*TASK ITEM*. Can you present every line of text in these records as a numbered list with blank lines omitted? Don't include the pictures.

[Saved data entries]
_ _ _

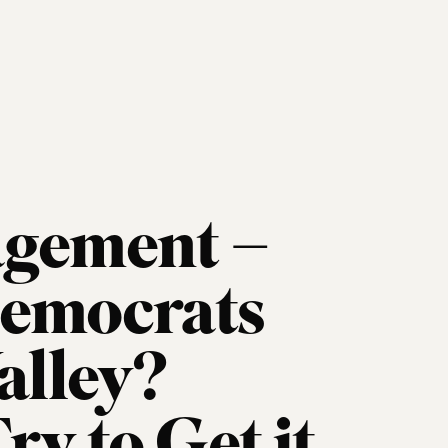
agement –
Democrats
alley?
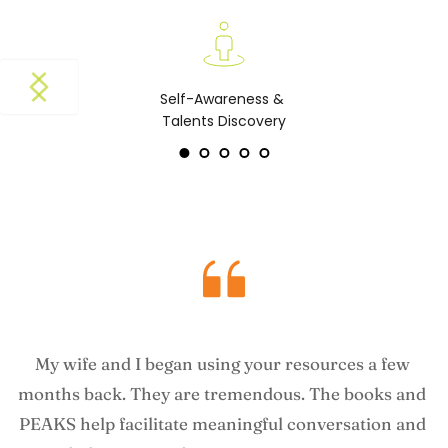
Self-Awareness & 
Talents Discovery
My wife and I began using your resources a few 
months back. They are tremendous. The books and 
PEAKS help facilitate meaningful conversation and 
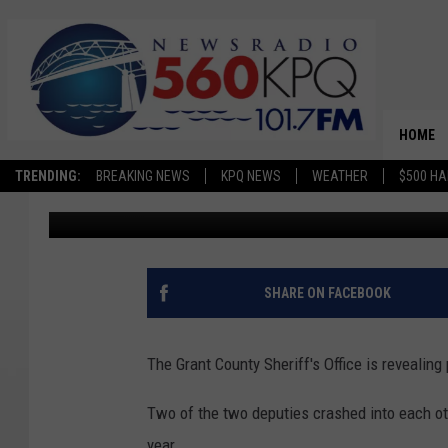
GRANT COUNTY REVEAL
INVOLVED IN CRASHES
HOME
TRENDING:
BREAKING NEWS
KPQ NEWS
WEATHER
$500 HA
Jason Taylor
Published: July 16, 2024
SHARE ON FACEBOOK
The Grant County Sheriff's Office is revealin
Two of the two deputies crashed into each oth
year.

_ _ _

*RESPONSE AREA*.
1. agement –
2. Democrats
3. alley?
4. Self-Awareness & 
5. Talents Discovery
6. My wife and I began using your resources a few 
7. months back. They are tremendous. The books and 
8. PEAKS help facilitate meaningful conversation and 
9. GRANT COUNTY REVEAL
10. INVOLVED IN CRASHES
11. HOME
12. TRENDING:
13. BREAKING NEWS
14. KPQ NEWS
15. WEATHER
16. $500 HA
17. Jason Taylor
18. Published: July 16, 2024
19. SHARE ON FACEBOOK
20. The Grant County Sheriff's Office is revealin
21. Two of the two deputies crashed into each oth
22. year.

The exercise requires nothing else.